__Your task__. Among the lines below, output only those between the line holding "VOTES AGAINST" and the line holding "ONSITE Placement Form", inclusive, exactly as written and with no pictures.

Saved entries:
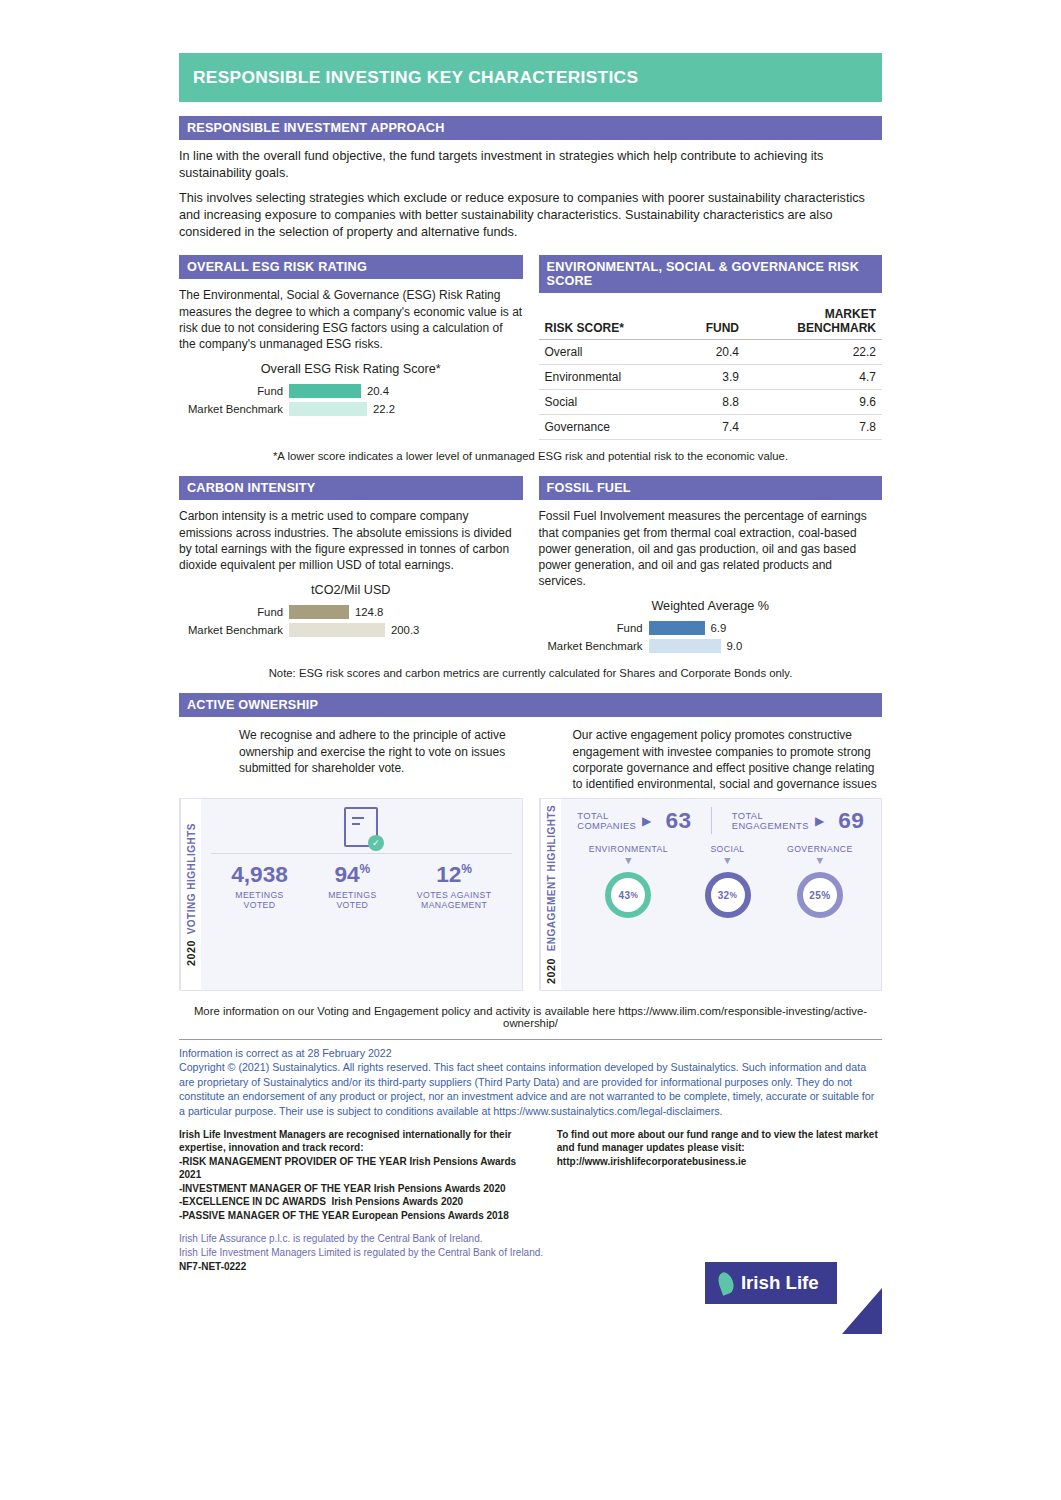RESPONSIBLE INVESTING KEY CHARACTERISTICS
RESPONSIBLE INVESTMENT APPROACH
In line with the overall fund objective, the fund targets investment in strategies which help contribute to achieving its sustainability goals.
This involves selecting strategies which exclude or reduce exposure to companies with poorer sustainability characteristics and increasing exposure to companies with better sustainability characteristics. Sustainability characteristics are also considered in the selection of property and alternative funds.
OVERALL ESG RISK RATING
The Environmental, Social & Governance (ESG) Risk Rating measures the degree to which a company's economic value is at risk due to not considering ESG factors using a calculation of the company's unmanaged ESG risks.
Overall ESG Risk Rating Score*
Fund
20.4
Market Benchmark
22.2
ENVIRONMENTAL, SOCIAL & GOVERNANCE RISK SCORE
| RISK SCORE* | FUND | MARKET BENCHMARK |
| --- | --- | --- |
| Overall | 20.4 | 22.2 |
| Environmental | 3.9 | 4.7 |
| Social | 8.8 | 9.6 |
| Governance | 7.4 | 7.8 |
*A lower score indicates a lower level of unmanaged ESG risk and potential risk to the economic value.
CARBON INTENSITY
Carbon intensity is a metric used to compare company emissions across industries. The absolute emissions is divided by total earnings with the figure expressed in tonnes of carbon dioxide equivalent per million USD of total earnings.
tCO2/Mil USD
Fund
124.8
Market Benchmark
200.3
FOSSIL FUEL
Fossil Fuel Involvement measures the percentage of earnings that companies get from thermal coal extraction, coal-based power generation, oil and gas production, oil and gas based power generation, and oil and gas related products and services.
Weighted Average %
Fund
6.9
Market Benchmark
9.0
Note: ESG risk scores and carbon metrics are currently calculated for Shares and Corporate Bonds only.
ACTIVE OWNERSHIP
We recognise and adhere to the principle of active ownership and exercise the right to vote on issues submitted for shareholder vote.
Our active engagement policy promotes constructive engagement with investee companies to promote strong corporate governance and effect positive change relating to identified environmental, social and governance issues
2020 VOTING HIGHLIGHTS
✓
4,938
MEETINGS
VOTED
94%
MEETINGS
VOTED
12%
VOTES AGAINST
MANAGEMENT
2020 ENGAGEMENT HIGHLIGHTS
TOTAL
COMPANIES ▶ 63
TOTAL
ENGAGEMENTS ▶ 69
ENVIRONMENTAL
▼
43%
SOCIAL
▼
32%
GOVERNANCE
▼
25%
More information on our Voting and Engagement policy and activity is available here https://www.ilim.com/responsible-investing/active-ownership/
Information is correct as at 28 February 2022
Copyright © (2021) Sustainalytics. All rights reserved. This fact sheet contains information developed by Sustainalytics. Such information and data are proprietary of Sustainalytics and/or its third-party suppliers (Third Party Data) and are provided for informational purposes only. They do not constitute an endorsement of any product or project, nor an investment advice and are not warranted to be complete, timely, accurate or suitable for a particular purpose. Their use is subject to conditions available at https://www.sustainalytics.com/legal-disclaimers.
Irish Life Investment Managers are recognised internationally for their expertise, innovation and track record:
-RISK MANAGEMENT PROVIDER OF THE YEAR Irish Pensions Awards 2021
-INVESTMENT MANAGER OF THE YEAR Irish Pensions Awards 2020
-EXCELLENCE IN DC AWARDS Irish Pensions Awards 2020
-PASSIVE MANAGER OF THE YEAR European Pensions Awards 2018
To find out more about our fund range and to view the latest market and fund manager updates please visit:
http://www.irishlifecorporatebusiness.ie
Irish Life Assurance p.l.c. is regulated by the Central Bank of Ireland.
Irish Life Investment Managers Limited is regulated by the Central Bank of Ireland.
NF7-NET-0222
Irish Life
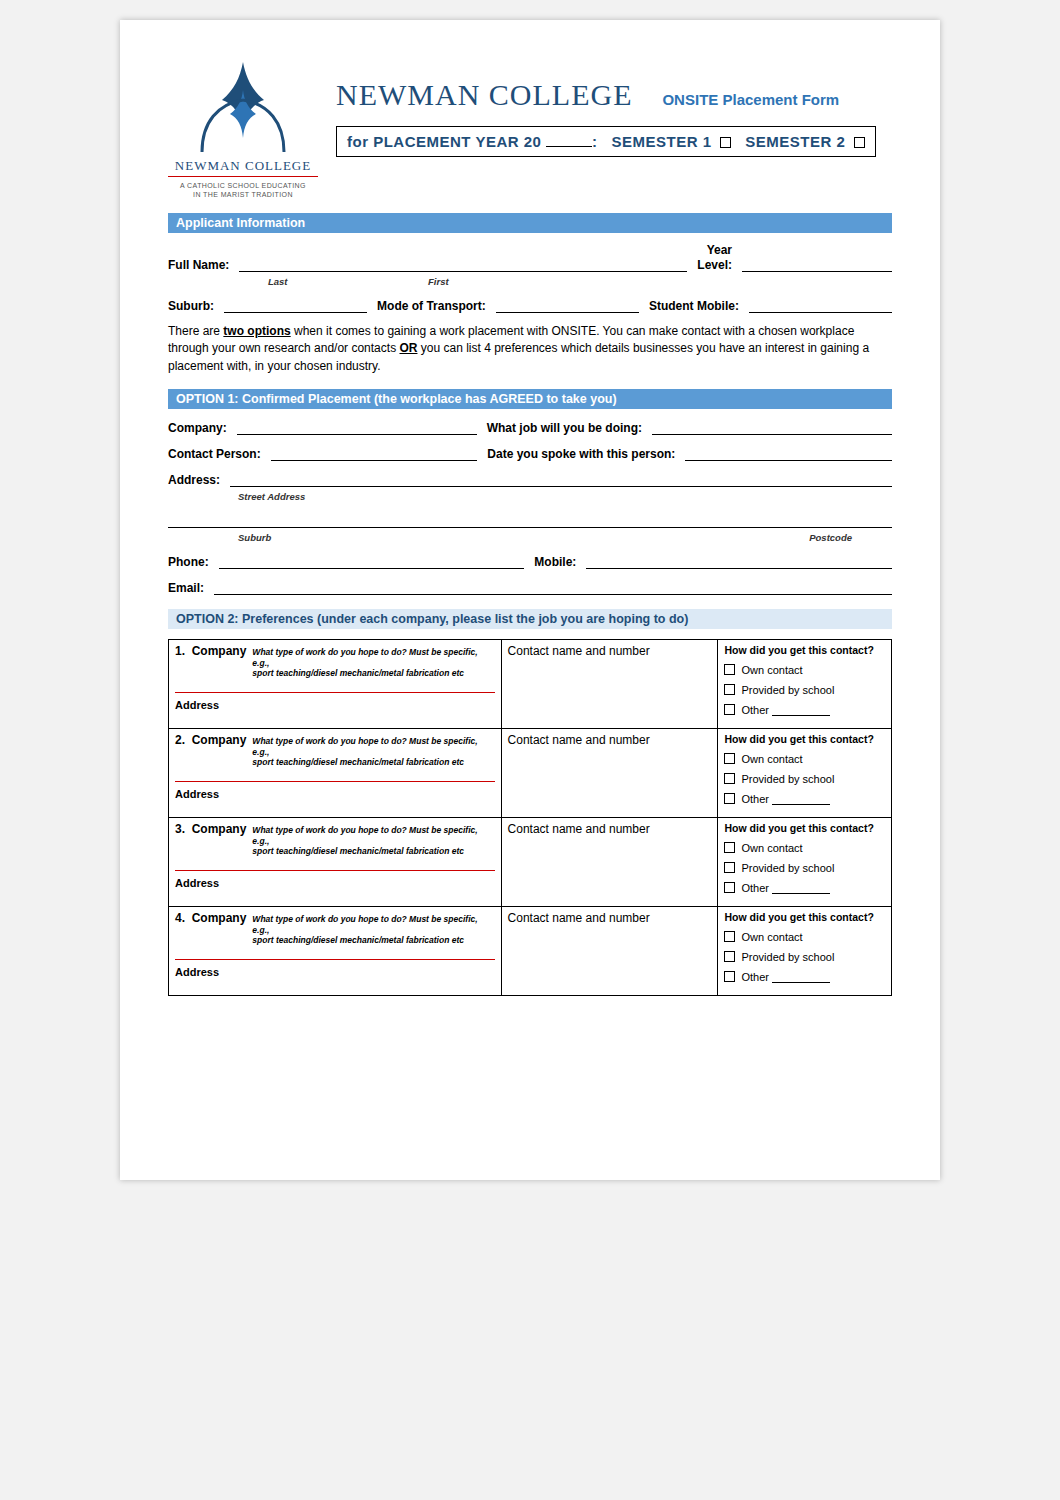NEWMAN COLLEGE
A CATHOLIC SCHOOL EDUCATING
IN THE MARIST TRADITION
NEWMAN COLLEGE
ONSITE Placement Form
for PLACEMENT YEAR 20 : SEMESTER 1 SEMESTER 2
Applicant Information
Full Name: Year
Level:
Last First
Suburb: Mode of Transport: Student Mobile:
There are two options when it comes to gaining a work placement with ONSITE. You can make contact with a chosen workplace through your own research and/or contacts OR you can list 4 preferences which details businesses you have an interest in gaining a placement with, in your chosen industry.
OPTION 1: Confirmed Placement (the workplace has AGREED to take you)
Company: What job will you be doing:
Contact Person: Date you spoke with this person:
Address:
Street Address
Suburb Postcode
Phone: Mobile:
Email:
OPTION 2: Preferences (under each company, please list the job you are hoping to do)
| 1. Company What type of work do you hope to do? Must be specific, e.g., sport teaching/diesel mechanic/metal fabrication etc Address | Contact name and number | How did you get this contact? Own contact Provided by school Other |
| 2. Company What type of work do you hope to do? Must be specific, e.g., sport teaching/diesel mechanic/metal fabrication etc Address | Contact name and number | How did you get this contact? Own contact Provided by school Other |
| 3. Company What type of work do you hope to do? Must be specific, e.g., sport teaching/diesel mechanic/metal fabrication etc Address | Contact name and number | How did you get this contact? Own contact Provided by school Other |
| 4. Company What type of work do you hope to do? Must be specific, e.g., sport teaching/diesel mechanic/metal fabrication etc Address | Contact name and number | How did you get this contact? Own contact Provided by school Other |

__Result of this exercise__.
VOTES AGAINST
MANAGEMENT
2020 ENGAGEMENT HIGHLIGHTS
TOTAL
COMPANIES ▶ 63
TOTAL
ENGAGEMENTS ▶ 69
ENVIRONMENTAL
▼
43%
SOCIAL
▼
32%
GOVERNANCE
▼
25%
More information on our Voting and Engagement policy and activity is available here https://www.ilim.com/responsible-investing/active-ownership/
Information is correct as at 28 February 2022
Copyright © (2021) Sustainalytics. All rights reserved. This fact sheet contains information developed by Sustainalytics. Such information and data are proprietary of Sustainalytics and/or its third-party suppliers (Third Party Data) and are provided for informational purposes only. They do not constitute an endorsement of any product or project, nor an investment advice and are not warranted to be complete, timely, accurate or suitable for a particular purpose. Their use is subject to conditions available at https://www.sustainalytics.com/legal-disclaimers.
Irish Life Investment Managers are recognised internationally for their expertise, innovation and track record:
-RISK MANAGEMENT PROVIDER OF THE YEAR Irish Pensions Awards 2021
-INVESTMENT MANAGER OF THE YEAR Irish Pensions Awards 2020
-EXCELLENCE IN DC AWARDS Irish Pensions Awards 2020
-PASSIVE MANAGER OF THE YEAR European Pensions Awards 2018
To find out more about our fund range and to view the latest market and fund manager updates please visit:
http://www.irishlifecorporatebusiness.ie
Irish Life Assurance p.l.c. is regulated by the Central Bank of Ireland.
Irish Life Investment Managers Limited is regulated by the Central Bank of Ireland.
NF7-NET-0222
Irish Life
NEWMAN COLLEGE
A CATHOLIC SCHOOL EDUCATING
IN THE MARIST TRADITION
NEWMAN COLLEGE
ONSITE Placement Form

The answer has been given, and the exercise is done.